Hizon St., Caloocan City. Attached to the application was the After-Surveillance Report[1] of SPO2 Teneros. It stated
that Dante Baradilla, of 1726 Lallana St., corner Sta. Catalina St., Tondo, Manila, who claimed to be one of Federico
Veronas runners in the illegal drugs operations, allegedly sought the assistance of SPO2 Teneros for the arrest of
Verona.[2] The search warrant[3] was subsequently issued by Judge Bayhon authorizing the search of shabu and
paraphernalia at No. 122 M. Hizon Street, Caloocan City.
Accused-appellant Annabelle Francisco, who was then nine months pregnant, was resting inside the second floor
masters bedroom of their two- storey apartment at No. 120 M. Hizon Street, Caloocan City, when she heard a loud
bang downstairs as if somebody forcibly opened the front door.Eight policemen suddenly entered her bedroom and
conducted a search for about an hour. Accused-appellant inquired about their identities but they refused to answer. It
was only at the police station where she found out that the team of searchers was led by SPO2 Teneros. The police
team, along with Barangay Chairwoman Miguelita Limpo and Kagawad Bernie de Jesus, both of Barangay 64, Zone-6,
District 2, Caloocan City, enforced the warrant and seized various things related to shabu. The police team also allegedly
seized the amount of P180,000.00, a Fiat car, jewelry, set of keys, an ATM card, bank books and car documents.
Issue; won the search/search warrant is valid
Held: For the validity of a search warrant, the Constitution requires that there be a particular description of the place to
be searched and the persons or things to be seized. The rule is that a description of a place to be searched is sufficient
if the officer with the warrant can, with reasonable effort, ascertain and identify the place intended and distinguish it from
other places in the community.

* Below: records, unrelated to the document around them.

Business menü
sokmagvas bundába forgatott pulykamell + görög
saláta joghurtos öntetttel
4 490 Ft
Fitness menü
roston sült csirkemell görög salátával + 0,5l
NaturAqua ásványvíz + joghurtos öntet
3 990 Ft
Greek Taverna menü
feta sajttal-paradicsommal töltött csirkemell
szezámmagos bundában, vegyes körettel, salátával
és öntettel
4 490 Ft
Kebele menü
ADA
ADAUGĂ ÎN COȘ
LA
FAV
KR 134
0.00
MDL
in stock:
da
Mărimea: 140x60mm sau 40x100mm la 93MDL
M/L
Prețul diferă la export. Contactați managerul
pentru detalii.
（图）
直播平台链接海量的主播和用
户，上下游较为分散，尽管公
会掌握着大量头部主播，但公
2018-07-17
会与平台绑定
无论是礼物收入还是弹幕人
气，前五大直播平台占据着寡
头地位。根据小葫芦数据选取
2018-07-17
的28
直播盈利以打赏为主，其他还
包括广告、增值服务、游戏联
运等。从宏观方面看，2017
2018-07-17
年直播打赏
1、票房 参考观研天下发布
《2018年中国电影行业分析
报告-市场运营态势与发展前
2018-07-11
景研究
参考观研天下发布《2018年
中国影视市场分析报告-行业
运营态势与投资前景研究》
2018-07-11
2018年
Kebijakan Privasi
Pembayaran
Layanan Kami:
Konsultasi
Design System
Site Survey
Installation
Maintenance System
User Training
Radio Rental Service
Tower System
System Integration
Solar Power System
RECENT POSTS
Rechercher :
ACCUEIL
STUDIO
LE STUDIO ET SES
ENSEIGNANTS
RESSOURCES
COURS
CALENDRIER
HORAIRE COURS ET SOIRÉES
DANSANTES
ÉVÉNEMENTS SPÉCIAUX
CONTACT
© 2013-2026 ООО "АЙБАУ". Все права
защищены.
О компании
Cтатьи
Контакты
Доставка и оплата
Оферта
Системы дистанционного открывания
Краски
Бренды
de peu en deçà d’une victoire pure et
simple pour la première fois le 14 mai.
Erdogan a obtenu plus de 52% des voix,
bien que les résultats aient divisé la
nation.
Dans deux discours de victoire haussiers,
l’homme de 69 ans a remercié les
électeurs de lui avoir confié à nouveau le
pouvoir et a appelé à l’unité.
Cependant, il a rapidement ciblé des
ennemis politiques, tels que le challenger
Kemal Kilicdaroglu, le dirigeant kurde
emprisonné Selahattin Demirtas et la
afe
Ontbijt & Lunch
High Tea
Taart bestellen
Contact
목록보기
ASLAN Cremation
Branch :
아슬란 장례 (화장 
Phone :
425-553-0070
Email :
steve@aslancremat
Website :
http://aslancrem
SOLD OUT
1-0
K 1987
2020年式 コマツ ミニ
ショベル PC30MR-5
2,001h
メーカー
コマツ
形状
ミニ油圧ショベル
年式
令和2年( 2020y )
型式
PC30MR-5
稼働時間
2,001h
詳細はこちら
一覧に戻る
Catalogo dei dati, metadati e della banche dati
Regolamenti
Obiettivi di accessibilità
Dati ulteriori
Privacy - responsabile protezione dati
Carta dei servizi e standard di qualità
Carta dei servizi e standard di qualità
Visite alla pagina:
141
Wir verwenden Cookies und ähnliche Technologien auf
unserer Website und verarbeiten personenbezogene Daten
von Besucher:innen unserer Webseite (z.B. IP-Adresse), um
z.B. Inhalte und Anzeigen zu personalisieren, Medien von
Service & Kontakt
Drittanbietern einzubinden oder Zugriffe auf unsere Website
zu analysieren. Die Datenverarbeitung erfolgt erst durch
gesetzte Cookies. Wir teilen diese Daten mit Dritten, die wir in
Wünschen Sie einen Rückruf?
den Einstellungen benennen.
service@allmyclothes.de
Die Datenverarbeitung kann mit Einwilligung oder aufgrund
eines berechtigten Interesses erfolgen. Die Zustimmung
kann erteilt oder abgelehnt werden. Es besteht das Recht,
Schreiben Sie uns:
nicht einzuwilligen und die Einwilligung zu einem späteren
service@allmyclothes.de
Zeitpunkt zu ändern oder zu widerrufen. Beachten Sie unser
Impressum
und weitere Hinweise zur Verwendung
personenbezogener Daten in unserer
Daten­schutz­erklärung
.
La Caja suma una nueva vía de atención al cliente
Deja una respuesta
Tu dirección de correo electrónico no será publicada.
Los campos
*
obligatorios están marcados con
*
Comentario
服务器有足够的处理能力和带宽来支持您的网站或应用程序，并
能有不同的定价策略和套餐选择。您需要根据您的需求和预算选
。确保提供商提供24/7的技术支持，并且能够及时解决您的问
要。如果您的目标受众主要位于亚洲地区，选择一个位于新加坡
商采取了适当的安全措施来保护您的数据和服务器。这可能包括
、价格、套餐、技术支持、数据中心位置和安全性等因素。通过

Any designation or description known to the locality that leads the officer unerringly to it
satisfies the constitutional requirement.[11]
Specifically, the requisites for the issuance of a valid search warrant are: (1) probable cause is present; (2) such
presence is determined personally by the judge; (3) the complainant and the witnesses he or she may produce are
personally examined by the judge, in writing and under oath or affirmation; (4) the applicant and the witnesses testify
on the facts personally known to them; and (5) the warrant specifically describes the place to be searched and the
things to be seized.[12]
The absence of any of these requisites will cause the downright nullification of the search warrants.
The application for search warrant filed by SPO2 Teneros requested for authority to search specifically the premises of
No. 122 M. Hizon St., Caloocan City. The application was accompanied by a sketch [14] of the area.
The trial court then conducted an ocular inspection of the area. It turned out that No. 122 M. Hizon St., Caloocan City
was a concrete two-storey residential building with steel-barred windows and a terrace. It was owned by a certain Mr.
Joseph Ching. The house, however, bore no house number. The house marked No. 122 M. Hizon St., Caloocan City
was actually two houses away from accused-appellants house at No. 120 M. Hizon St.
The particularity of the place described is essential in the issuance of search warrants to avoid the exercise by the
enforcing officers of discretion.Hence, the trial court erred in refusing to nullify the actions of the police officers who
were perhaps swayed by their alleged knowledge of the place.
The controlling subject of search warrants is the place indicated in the warrant itself and not the place identified by the
police
Consequently, all the items seized during the illegal search are prohibited from being used in evidence. Absent these
items presented by the prosecution, the conviction of accused-appellant for the crime charged loses its basis.